- **Task material**

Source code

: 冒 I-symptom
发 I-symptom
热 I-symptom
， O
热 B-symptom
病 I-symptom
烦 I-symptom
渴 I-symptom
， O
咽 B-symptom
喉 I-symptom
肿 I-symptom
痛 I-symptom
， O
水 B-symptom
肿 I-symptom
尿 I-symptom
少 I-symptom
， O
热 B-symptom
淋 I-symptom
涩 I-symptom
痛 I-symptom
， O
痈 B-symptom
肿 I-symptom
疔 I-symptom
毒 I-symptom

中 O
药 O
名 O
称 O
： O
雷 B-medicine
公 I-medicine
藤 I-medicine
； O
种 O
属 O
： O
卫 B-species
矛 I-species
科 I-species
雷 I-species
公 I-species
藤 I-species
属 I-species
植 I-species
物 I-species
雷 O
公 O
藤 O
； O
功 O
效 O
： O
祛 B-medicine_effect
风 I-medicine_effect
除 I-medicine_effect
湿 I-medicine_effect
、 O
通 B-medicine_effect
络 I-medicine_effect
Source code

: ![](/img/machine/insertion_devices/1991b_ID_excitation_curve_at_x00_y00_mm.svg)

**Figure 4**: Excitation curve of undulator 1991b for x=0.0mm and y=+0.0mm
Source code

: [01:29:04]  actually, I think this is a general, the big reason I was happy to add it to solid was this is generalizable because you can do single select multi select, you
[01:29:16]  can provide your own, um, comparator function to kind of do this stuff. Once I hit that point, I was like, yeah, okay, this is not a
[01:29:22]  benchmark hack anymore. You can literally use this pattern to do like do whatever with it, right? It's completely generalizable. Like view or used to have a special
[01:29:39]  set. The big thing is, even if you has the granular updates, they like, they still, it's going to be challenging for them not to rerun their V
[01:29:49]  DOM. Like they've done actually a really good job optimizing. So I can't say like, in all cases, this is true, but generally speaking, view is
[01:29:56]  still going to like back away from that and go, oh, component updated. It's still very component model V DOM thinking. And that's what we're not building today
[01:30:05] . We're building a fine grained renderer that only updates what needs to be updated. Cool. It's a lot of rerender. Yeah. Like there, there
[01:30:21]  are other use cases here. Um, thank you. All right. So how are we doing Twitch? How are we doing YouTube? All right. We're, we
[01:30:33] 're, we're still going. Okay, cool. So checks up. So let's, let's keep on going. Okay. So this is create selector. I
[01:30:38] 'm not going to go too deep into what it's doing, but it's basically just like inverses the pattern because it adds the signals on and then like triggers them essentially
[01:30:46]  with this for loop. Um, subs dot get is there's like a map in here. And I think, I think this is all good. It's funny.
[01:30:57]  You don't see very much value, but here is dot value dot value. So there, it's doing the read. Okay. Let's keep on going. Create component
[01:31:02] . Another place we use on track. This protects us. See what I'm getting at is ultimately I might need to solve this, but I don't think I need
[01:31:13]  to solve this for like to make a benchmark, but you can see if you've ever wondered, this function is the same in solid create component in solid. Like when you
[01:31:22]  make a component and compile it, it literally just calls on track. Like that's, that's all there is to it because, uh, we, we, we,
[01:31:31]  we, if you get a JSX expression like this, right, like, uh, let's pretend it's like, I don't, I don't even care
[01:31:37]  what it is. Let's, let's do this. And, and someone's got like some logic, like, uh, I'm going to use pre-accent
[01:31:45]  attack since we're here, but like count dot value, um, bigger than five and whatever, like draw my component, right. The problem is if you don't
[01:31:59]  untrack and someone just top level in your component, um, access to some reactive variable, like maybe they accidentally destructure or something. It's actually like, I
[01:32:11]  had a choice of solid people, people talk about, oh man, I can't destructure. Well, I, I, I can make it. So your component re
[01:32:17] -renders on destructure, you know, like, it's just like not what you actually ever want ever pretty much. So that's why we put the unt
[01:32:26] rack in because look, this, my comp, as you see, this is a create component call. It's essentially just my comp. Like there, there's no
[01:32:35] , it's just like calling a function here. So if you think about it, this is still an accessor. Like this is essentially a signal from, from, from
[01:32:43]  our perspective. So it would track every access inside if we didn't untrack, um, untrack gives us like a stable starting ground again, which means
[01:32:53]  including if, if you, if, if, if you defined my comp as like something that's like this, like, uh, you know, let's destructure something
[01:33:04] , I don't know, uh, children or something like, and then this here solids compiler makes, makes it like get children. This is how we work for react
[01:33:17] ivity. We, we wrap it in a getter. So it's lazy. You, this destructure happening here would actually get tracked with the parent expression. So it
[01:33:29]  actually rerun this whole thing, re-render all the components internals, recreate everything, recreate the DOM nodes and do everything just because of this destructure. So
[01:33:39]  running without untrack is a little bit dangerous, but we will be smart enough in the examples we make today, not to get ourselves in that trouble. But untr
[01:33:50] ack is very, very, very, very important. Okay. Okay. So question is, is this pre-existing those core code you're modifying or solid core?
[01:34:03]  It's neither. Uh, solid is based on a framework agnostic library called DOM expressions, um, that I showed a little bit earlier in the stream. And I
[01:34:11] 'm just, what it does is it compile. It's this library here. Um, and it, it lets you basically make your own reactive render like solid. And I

- **Request**
All of the records above should be copied exactly.

- **Completed task**
Source code

: 冒 I-symptom
发 I-symptom
热 I-symptom
， O
热 B-symptom
病 I-symptom
烦 I-symptom
渴 I-symptom
， O
咽 B-symptom
喉 I-symptom
肿 I-symptom
痛 I-symptom
， O
水 B-symptom
肿 I-symptom
尿 I-symptom
少 I-symptom
， O
热 B-symptom
淋 I-symptom
涩 I-symptom
痛 I-symptom
， O
痈 B-symptom
肿 I-symptom
疔 I-symptom
毒 I-symptom

中 O
药 O
名 O
称 O
： O
雷 B-medicine
公 I-medicine
藤 I-medicine
； O
种 O
属 O
： O
卫 B-species
矛 I-species
科 I-species
雷 I-species
公 I-species
藤 I-species
属 I-species
植 I-species
物 I-species
雷 O
公 O
藤 O
； O
功 O
效 O
： O
祛 B-medicine_effect
风 I-medicine_effect
除 I-medicine_effect
湿 I-medicine_effect
、 O
通 B-medicine_effect
络 I-medicine_effect
Source code

: ![](/img/machine/insertion_devices/1991b_ID_excitation_curve_at_x00_y00_mm.svg)

**Figure 4**: Excitation curve of undulator 1991b for x=0.0mm and y=+0.0mm
Source code

: [01:29:04]  actually, I think this is a general, the big reason I was happy to add it to solid was this is generalizable because you can do single select multi select, you
[01:29:16]  can provide your own, um, comparator function to kind of do this stuff. Once I hit that point, I was like, yeah, okay, this is not a
[01:29:22]  benchmark hack anymore. You can literally use this pattern to do like do whatever with it, right? It's completely generalizable. Like view or used to have a special
[01:29:39]  set. The big thing is, even if you has the granular updates, they like, they still, it's going to be challenging for them not to rerun their V
[01:29:49]  DOM. Like they've done actually a really good job optimizing. So I can't say like, in all cases, this is true, but generally speaking, view is
[01:29:56]  still going to like back away from that and go, oh, component updated. It's still very component model V DOM thinking. And that's what we're not building today
[01:30:05] . We're building a fine grained renderer that only updates what needs to be updated. Cool. It's a lot of rerender. Yeah. Like there, there
[01:30:21]  are other use cases here. Um, thank you. All right. So how are we doing Twitch? How are we doing YouTube? All right. We're, we
[01:30:33] 're, we're still going. Okay, cool. So checks up. So let's, let's keep on going. Okay. So this is create selector. I
[01:30:38] 'm not going to go too deep into what it's doing, but it's basically just like inverses the pattern because it adds the signals on and then like triggers them essentially
[01:30:46]  with this for loop. Um, subs dot get is there's like a map in here. And I think, I think this is all good. It's funny.
[01:30:57]  You don't see very much value, but here is dot value dot value. So there, it's doing the read. Okay. Let's keep on going. Create component
[01:31:02] . Another place we use on track. This protects us. See what I'm getting at is ultimately I might need to solve this, but I don't think I need
[01:31:13]  to solve this for like to make a benchmark, but you can see if you've ever wondered, this function is the same in solid create component in solid. Like when you
[01:31:22]  make a component and compile it, it literally just calls on track. Like that's, that's all there is to it because, uh, we, we, we,
[01:31:31]  we, if you get a JSX expression like this, right, like, uh, let's pretend it's like, I don't, I don't even care
[01:31:37]  what it is. Let's, let's do this. And, and someone's got like some logic, like, uh, I'm going to use pre-accent
[01:31:45]  attack since we're here, but like count dot value, um, bigger than five and whatever, like draw my component, right. The problem is if you don't
[01:31:59]  untrack and someone just top level in your component, um, access to some reactive variable, like maybe they accidentally destructure or something. It's actually like, I
[01:32:11]  had a choice of solid people, people talk about, oh man, I can't destructure. Well, I, I, I can make it. So your component re
[01:32:17] -renders on destructure, you know, like, it's just like not what you actually ever want ever pretty much. So that's why we put the unt
[01:32:26] rack in because look, this, my comp, as you see, this is a create component call. It's essentially just my comp. Like there, there's no
[01:32:35] , it's just like calling a function here. So if you think about it, this is still an accessor. Like this is essentially a signal from, from, from
[01:32:43]  our perspective. So it would track every access inside if we didn't untrack, um, untrack gives us like a stable starting ground again, which means
[01:32:53]  including if, if you, if, if, if you defined my comp as like something that's like this, like, uh, you know, let's destructure something
[01:33:04] , I don't know, uh, children or something like, and then this here solids compiler makes, makes it like get children. This is how we work for react
[01:33:17] ivity. We, we wrap it in a getter. So it's lazy. You, this destructure happening here would actually get tracked with the parent expression. So it
[01:33:29]  actually rerun this whole thing, re-render all the components internals, recreate everything, recreate the DOM nodes and do everything just because of this destructure. So
[01:33:39]  running without untrack is a little bit dangerous, but we will be smart enough in the examples we make today, not to get ourselves in that trouble. But untr
[01:33:50] ack is very, very, very, very important. Okay. Okay. So question is, is this pre-existing those core code you're modifying or solid core?
[01:34:03]  It's neither. Uh, solid is based on a framework agnostic library called DOM expressions, um, that I showed a little bit earlier in the stream. And I
[01:34:11] 'm just, what it does is it compile. It's this library here. Um, and it, it lets you basically make your own reactive render like solid. And I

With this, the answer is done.